NutriSource Grain Free canned dog food receives the Advisor’s second-lowest tier rating of 2.5 stars.

The NutriSource Grain Free product line includes four canned dog foods.

Each recipe below includes its related AAFCO nutrient profile when available on the product’s official webpage: Growth, Maintenance, All Life Stages, Supplemental or Unspecified.

  • NutriSource Grain Free Lamb Formula [U]
  • NutriSource Grain Free Heartland Select [U]
  • NutriSource Grain Free Chicken Formula [U]
  • NutriSource Grain Free Seafood Select (3 stars) [U]

NutriSource Grain Free Chicken Formula was selected to represent the other products in the line for this review.

NutriSource Grain Free Chicken Formula

Canned Dog Food

Estimated Dry Matter Nutrient Content

Protein = 46% | Fat = 43% | Carbs = 3%

Ingredients: Chicken, potassium chloride, cassia gum, carrageenan, choline chloride, guar gum, calcium carbonate, tricalcium phosphate, salt, zinc proteinate, iron proteinate, brewers dried yeast, Yucca schidigera plant extract, selenium yeast, copper proteinate, magnesium oxide, cobalt proteinate, manganese proteinate, ethylenediamine dihydroiodide, vitamin E supplement, thiamine mononitrate, niacin supplement, calcium pantothenate, biotin, vitamin A supplement, riboflavin supplement, vitamin B12 supplement, pyridoxine hydrochloride, vitamin D3 supplement, folic acid

Fiber (estimated dry matter content) = 2.3%

Red items indicate controversial ingredients

Estimated Nutrient Content
MethodProteinFatCarbs
Guaranteed Analysis10%10%NA
Dry Matter Basis46%43%3%
Calorie Weighted Basis30%68%2%
Protein = 30% | Fat = 68% | Carbs = 2%

The first ingredient in this dog food is chicken.
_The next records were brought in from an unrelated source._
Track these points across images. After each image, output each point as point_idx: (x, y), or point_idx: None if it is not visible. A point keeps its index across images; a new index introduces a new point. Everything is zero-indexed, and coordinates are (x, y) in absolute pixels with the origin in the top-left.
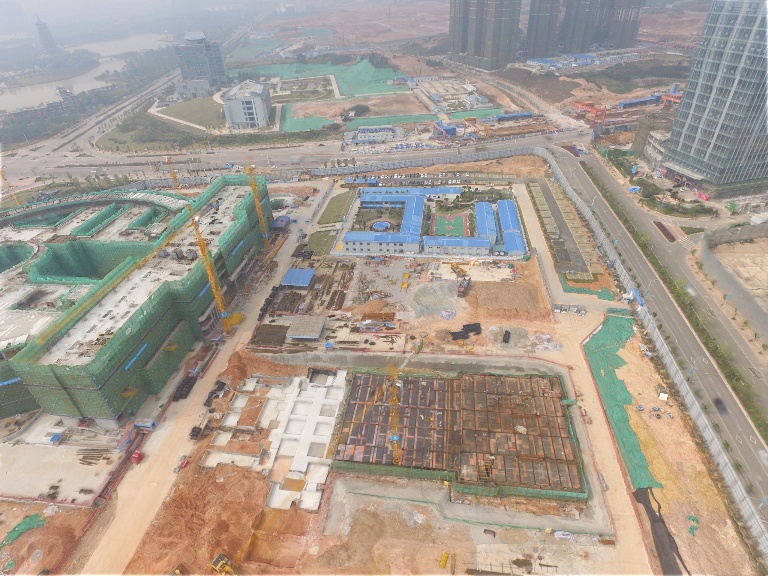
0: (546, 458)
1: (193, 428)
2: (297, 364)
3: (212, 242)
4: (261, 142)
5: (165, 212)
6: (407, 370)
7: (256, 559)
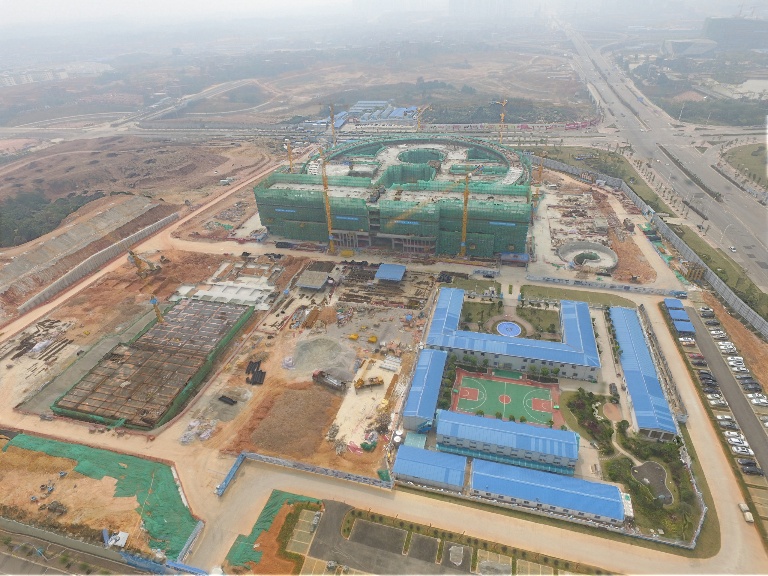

Chicken is considered “the clean combination of flesh and skin… derived from the parts or whole carcasses of chicken”.1

Chicken is naturally rich in the ten essential amino acids required by a dog to sustain life.

The second ingredient is potassium chloride, a nutritional supplement sometimes used as a replacement for the sodium found in table salt.

The third ingredient is cassia gum. Cassia gum is a plant extract likely used here as a gelling agent and providing no nutritional value to this food.

The fourth ingredient is carrageenan, a gelatin-like thickening agent extracted from seaweed. Although carrageenan has been used as a food additive for hundreds of years, there appears to be some recent controversy regarding its long term biological safety.

From here, the list goes on to include a number of other items.

But to be realistic, ingredients located this far down the list (other than nutritional supplements) are not likely to affect the overall rating of this product.

With three notable exceptions

First, brewers yeast can be a controversial item. Although it’s a by-product of the beer making process, this ingredient is rich in minerals and other healthy nutrients.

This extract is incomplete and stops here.